End of Summer in the Garden
Tomatoes and corn are nearing the end of their prime yet they are still readily available and delicious and often a great price as farmers try to move their products to us fickle cooks longing for fall. At the same time figs are gracing us with their second harvest and root vegetables have had the summer to grow and sweeten to their full potential.
Some farmers have already started their fava bean crops, both for consumption of the tender shell beans and for tilling under for nitrogen-fixing their soil for winter crops. I thought I’d share a couple of recipes and procedures for this wonderful season of bounty and abundance at farmers markets and in home gardens.
Baked figs, beets and sweet potatoes
This is one of those quintessential recipes that epitomize end of summer and longing for fall. A little summer fruit roasted together with sweet potatoes and beets, an unusual combination but at the same time exotic.
1Tbsp extra virgin olive oil
4 cloves garlic, with skin on
Sea salt and fresh ground black pepper
4 small whole red beets, scrubbed well
1 medium sweet potatoes, scrubbed
8 whole mission figs
12 whole cremini mushrooms
1 Tbsp fig balsamic vinegar* (or balsamic vinegar)
Place all of the fruits and vegetables in a deep baking dish, big enough to hold all of the items in a single layer.
Sprinkle with olive oil, salt and pepper
Cover with foil and bake at 375 degrees for 40 minutes or until beets can be pierced with a knife
Roast the sweet potato separately on the rack in the oven, bake until done
When the vegetables are done, remove the foil and set aside.
Cut the sweet potato into rounds and add to the figs and beets.
Sprinkle the vinegar over and toss to moisten and combine.
Corn, zucchini and tomato pie
Tomatoes and corn and zucchini are featured here in this wonderful Native American pie. This pie is made from the overflowing bounty of the backyard garden. Fresh corn and zucchini seasoned with dill baked underneath Parmesan-crusted tomatoes to make a scrumptious entrée that can be served warm or at room temperature.
Ingredients 3 cups fresh, or frozen and defrosted corn kernels 5 small zucchini, cut into matchstick pieces 2 teaspoons salt 1 teaspoon freshly ground black pepper 1 tablespoon fresh dill weed 2 tablespoons melted butter 3 to 4 vine-ripened tomatoes, cut into 1/2-inch slices 1/2 cup freshly grated Parmesan cheese 1/4 cup dry bread crumbs 2 tablespoons olive oil
Preheat the oven to 375°. In a 13 by 9-inch ovenproof baking dish, combine the corn, zucchini, 1 teaspoon of salt, 1/2 teaspoon of pepper, the dill, and the melted butter, tossing to coat the vegetables. Cover the vegetables with the tomatoes. Sprinkle with the remaining salt and pepper.

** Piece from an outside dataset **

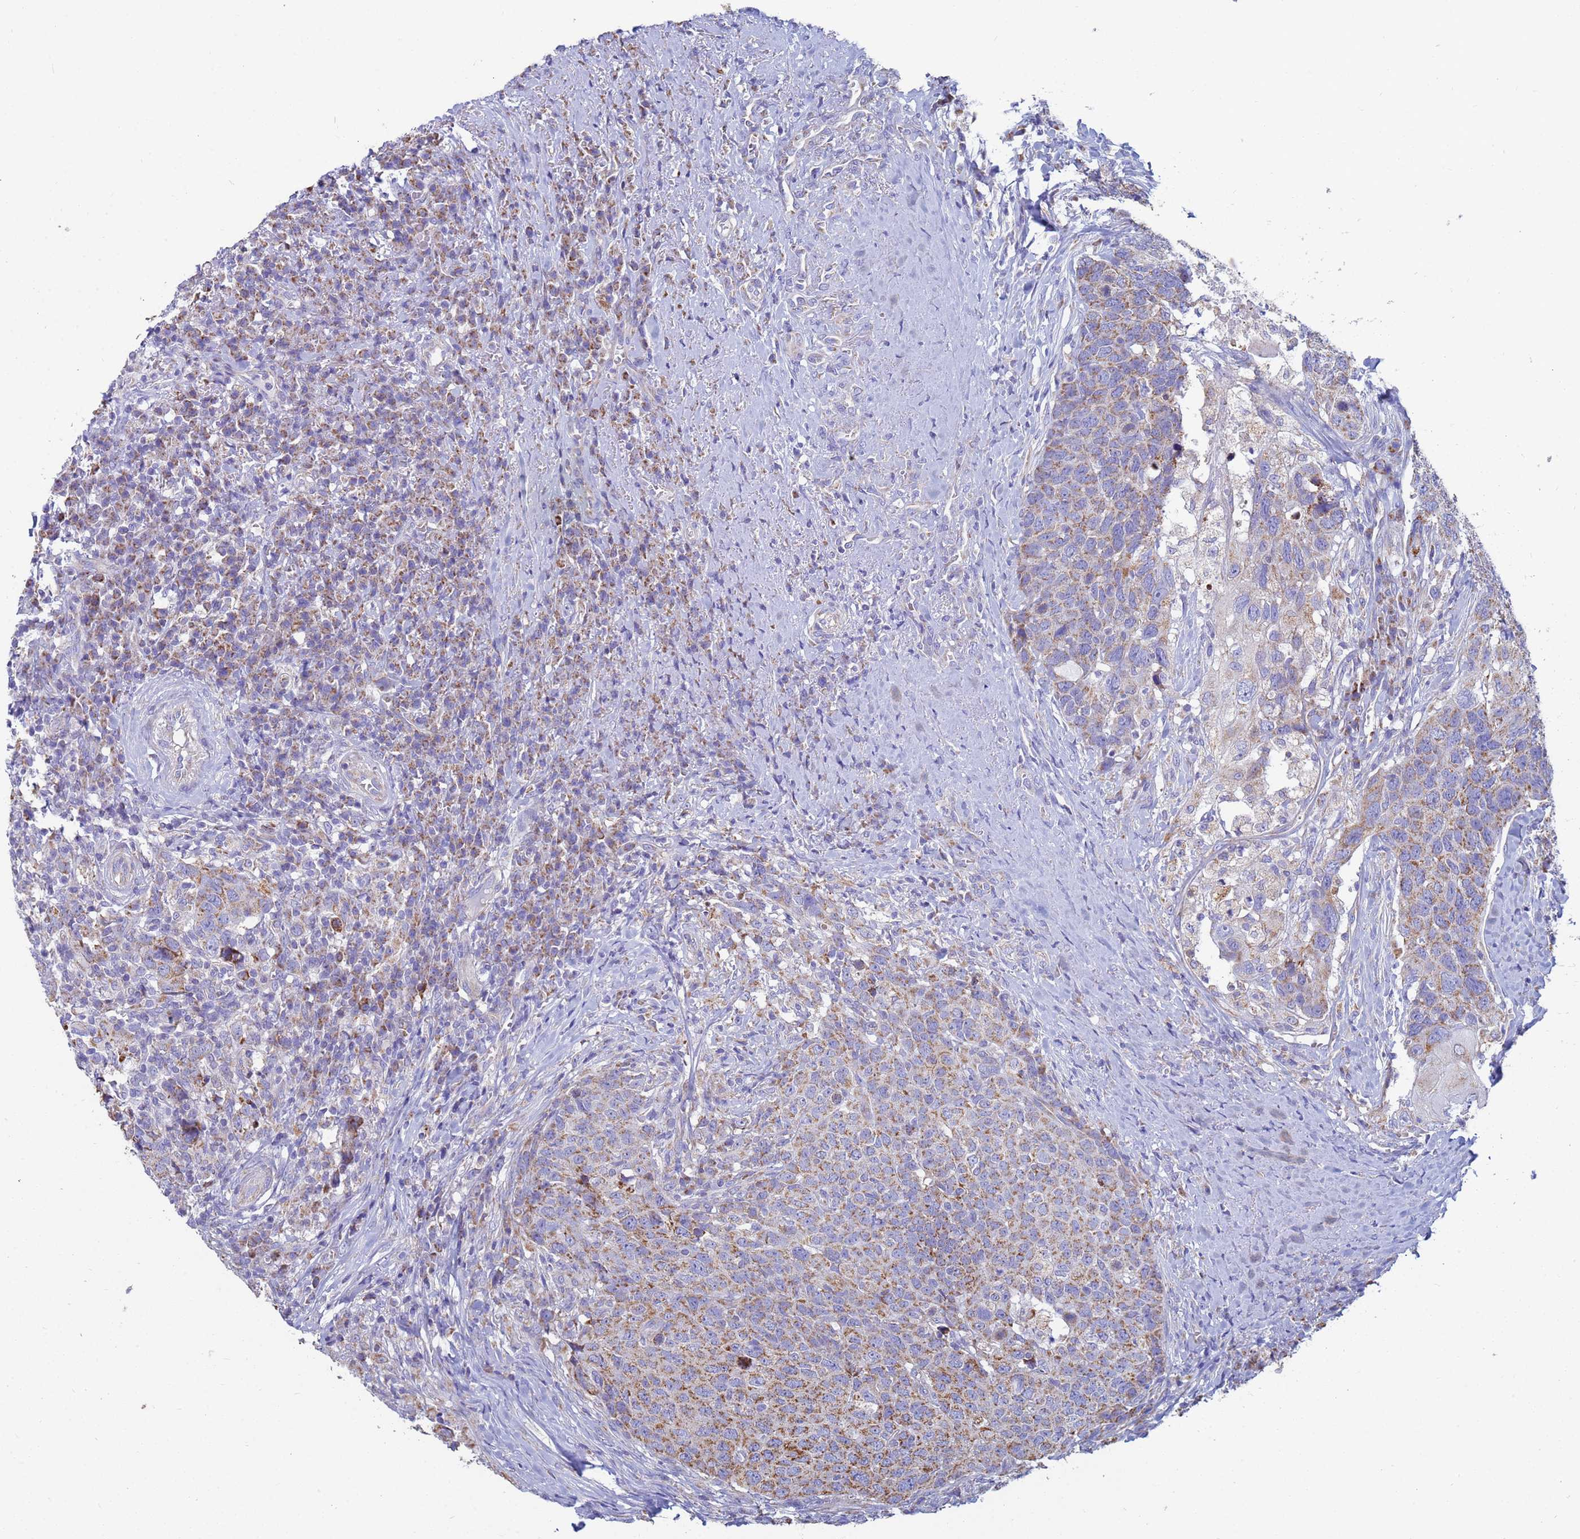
{"staining": {"intensity": "weak", "quantity": ">75%", "location": "cytoplasmic/membranous"}, "tissue": "head and neck cancer", "cell_type": "Tumor cells", "image_type": "cancer", "snomed": [{"axis": "morphology", "description": "Squamous cell carcinoma, NOS"}, {"axis": "topography", "description": "Head-Neck"}], "caption": "High-magnification brightfield microscopy of head and neck cancer (squamous cell carcinoma) stained with DAB (brown) and counterstained with hematoxylin (blue). tumor cells exhibit weak cytoplasmic/membranous expression is present in about>75% of cells.", "gene": "UQCRH", "patient": {"sex": "male", "age": 66}}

In a small bowl, combine the cheese and the bread crumbs. Sprinkle the mixture over the tomatoes and drizzle with the olive oil. Bake the pie for 30 minutes, or until the cheese is bubbling. Remove it from the oven, and let it stand for 5 minutes before serving.
Risotto with favas and pea shoots
Truffles and pea shoots pair wonderfully with fava beans in this risotto. You can substitute barley for the arborio rice for a more toothsome bite.
3 Tbsp vegetable oil
2 cups diced onions
½ cup garlic
4 cups Arborio rice
2 cups white wine
½ cup butter
6 cups chicken stock, warm (or as much as needed to make risotto creamy)
Kosher salt and black pepper
Prepared fava beans
Fresh pea shoots
Heat oil in a large straight sided saute pan. Add onions saute for 10 minutes; add garlic and rice and cook for 3 minutes. Add white wine and turn the heat down. Add stock, 1/2 cup at a time, stirring constantly on low heat, letting the water evaporate before adding the next 1/2 cup.
Add the fava beans and pea greens in the last 2 minutes of cooking. Garnish with truffle oil and truffle salt if available.
Fresh fava beans
This is what I consider the best way to prepare the “green gold” which is what I call these delicious, labor intensive fava beans.
boiling water, salt, ice, tap water
2 lbs fresh fava beans, in the pod (yields about 1 1/2 to 2 cups shelled beans)
2 tablespoon olive oil
4 sprigs fresh rosemary
2 bay leaves
2 garlic cloves, sliced
salt & freshly ground black pepper, to taste
First, shell the beans from the fava pods
In a large saucepan, bring water to a boil, then add salt, garlic slices, rosemary , bay leaf and pepper – the amount of salt depends on how much water you have, but it should be very salty, like seawater.
In a bowl, combine ice and tap water to make ice water; set aside.
Add the shelled beans to the boiling water and let cook for about 3 minutes, then remove from saucepan and immediately plunge into the ice water to halt the cooking.
Let the beans cool, then peel the outer skin from each of them.